Relaxe d’Éric Z : cassation pour défaut de motivation

Publié le 05/09/2023

Relaxe d’Éric Z : cassation pour défaut de motivation

L’article 24 bis de la loi du 29 juillet 1881 sur la liberté de la presse réprime la contestation de l’existence d’un ou plusieurs crimes contre l’humanité tels qu’ils sont définis par l’article 6 du statut du tribunal militaire international annexé à l’accord de Londres du 8 août 1945 et qui ont été commis soit par les membres d’une organisation déclarée criminelle en application de l’article 9 dudit statut, soit par une personne reconnue coupable de tels crimes par une juridiction française ou internationale.

Il appartient aux juges du fond, saisis d’une infraction prévue par ce texte, d’apprécier le sens et la portée des propos litigieux, au besoin, au vu des éléments extrinsèques à ceux-ci invoqués par les parties.

Il revient à la Cour de cassation de contrôler cette appréciation du sens et de la portée desdits propos et de vérifier que l’analyse des éléments extrinsèques, que les juges du fond apprécient souverainement, est exempte d’insuffisance comme de contradiction.

Ne justifie pas sa décision la cour d’appel qui, pour relaxer l’intéressé et débouter les parties civiles de leurs demandes, énonce que les propos reprochés au prévenu ont été tenus à la suite d’une brusque interpellation, au cours de laquelle il lui a été reproché d’avoir affirmé, dans une autre émission, que « Pétain avait sauvé les juifs », les juges relevant que, dans cet échange, seul l’intervenant a fait usage du déterminant « les », le prévenu ayant uniquement précisé « français ».

Les juges ajoutent qu’il était fait référence à une opinion défendue par le prévenu, tant dans son livre « Le Suicide français » qu’à l’occasion d’émissions télévisées, selon laquelle, si la déportation a moins touché les juifs de nationalité française que les juifs étrangers résidant en France, c’était le fait d’une action de Philippe Pétain en leur faveur et en déduisent que, si ces propos peuvent heurter les familles de déportés, ils n’ont pas pour objet de contester ou minorer, fût-ce de façon marginale, le nombre des victimes de la déportation ou la politique d’extermination dans les camps de concentration.

Les juges retiennent encore que, si la Haute Cour de justice a reconnu Philippe Pétain coupable « d’attentat contre la sûreté intérieure de l’État et d’avoir entretenu des intelligences avec l’ennemi en vue de favoriser ses entreprises en corrélation avec les siennes », l’intéressé n’a pas été poursuivi pour un ou plusieurs crimes contre l’humanité tels qu’ils sont définis à l’article 6 du statut précité.

En effet, en premier lieu, il est indifférent que Philippe Pétain n’ait pas été condamné pour un ou plusieurs crimes tels qu’ils sont définis par ce dernier texte puisque la Cour de cassation juge que l’article 24 bis précité n’exige pas que les crimes contre l’humanité contestés aient été exclusivement commis soit par les membres d’une organisation déclarée criminelle en application de l’article 9 du statut dudit tribunal, soit par une personne reconnue coupable de tels crimes par une juridiction française ou internationale, mais qu’il suffit que les personnes ainsi désignées les aient décidés ou organisés, peu important que leur exécution matérielle ait été, partiellement ou complètement, le fait de tiers (Cass. crim., 24 mars 2020, n° 19-80783).

En deuxième lieu, les juges n’ont pas procédé à l’analyse exhaustive des propos poursuivis.
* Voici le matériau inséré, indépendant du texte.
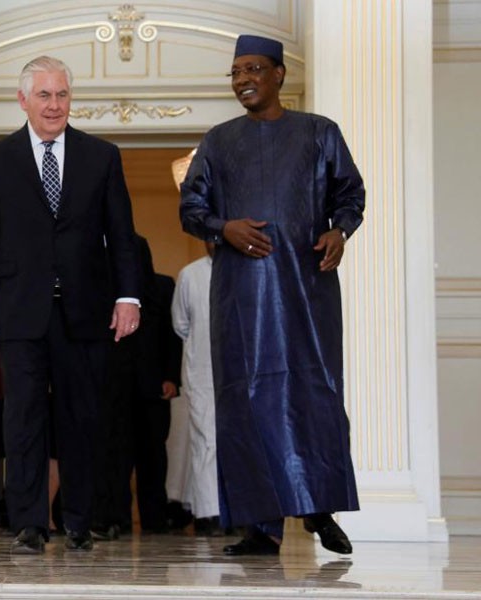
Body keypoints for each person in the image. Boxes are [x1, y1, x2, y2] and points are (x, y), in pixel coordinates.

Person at [179, 34, 365, 556]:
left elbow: (350, 194)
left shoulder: (319, 133)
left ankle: (319, 509)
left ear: (279, 74)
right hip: (240, 296)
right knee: (247, 401)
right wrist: (225, 228)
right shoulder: (218, 141)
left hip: (306, 289)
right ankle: (260, 528)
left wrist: (339, 231)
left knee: (313, 392)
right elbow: (190, 210)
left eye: (254, 69)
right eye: (236, 72)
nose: (243, 80)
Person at [0, 55, 141, 555]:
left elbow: (121, 236)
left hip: (85, 311)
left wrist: (128, 296)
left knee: (81, 417)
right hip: (19, 312)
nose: (54, 104)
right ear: (23, 100)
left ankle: (79, 520)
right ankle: (29, 523)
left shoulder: (102, 156)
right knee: (22, 418)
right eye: (44, 95)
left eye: (62, 94)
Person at [92, 237, 180, 539]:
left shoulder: (163, 288)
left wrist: (171, 377)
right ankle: (116, 517)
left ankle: (155, 519)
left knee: (153, 454)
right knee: (115, 453)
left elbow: (172, 337)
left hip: (154, 386)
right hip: (114, 386)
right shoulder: (104, 291)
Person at [0, 337, 62, 532]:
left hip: (57, 379)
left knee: (55, 448)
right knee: (19, 444)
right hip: (15, 376)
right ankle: (28, 517)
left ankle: (45, 513)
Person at [169, 241, 224, 535]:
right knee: (206, 441)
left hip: (238, 374)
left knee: (236, 442)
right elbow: (180, 324)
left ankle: (236, 512)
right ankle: (207, 513)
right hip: (201, 371)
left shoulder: (246, 271)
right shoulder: (190, 274)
En effet, alors qu’à la fin de l’échange, son interlocuteur affirmait « ou avait sauvé les juifs français, c’est une monstruosité, c’est du révisionnisme », le prévenu a répliqué « c’est encore une fois le réel », reprenant ainsi à son compte les propos qui venaient de lui être prêtés selon lesquels Philippe Pétain avait « sauvé les juifs français ».

Enfin, procédant à l’analyse du contexte dans lequel les propos ont été tenus, ils ne pouvaient, sans mieux s’expliquer, retenir, au terme de leur examen des éléments extrinsèques invoqués en défense, en quoi cette affirmation devait être comprise comme se référant à des propos plus mesurés que le prévenu aurait exprimés antérieurement.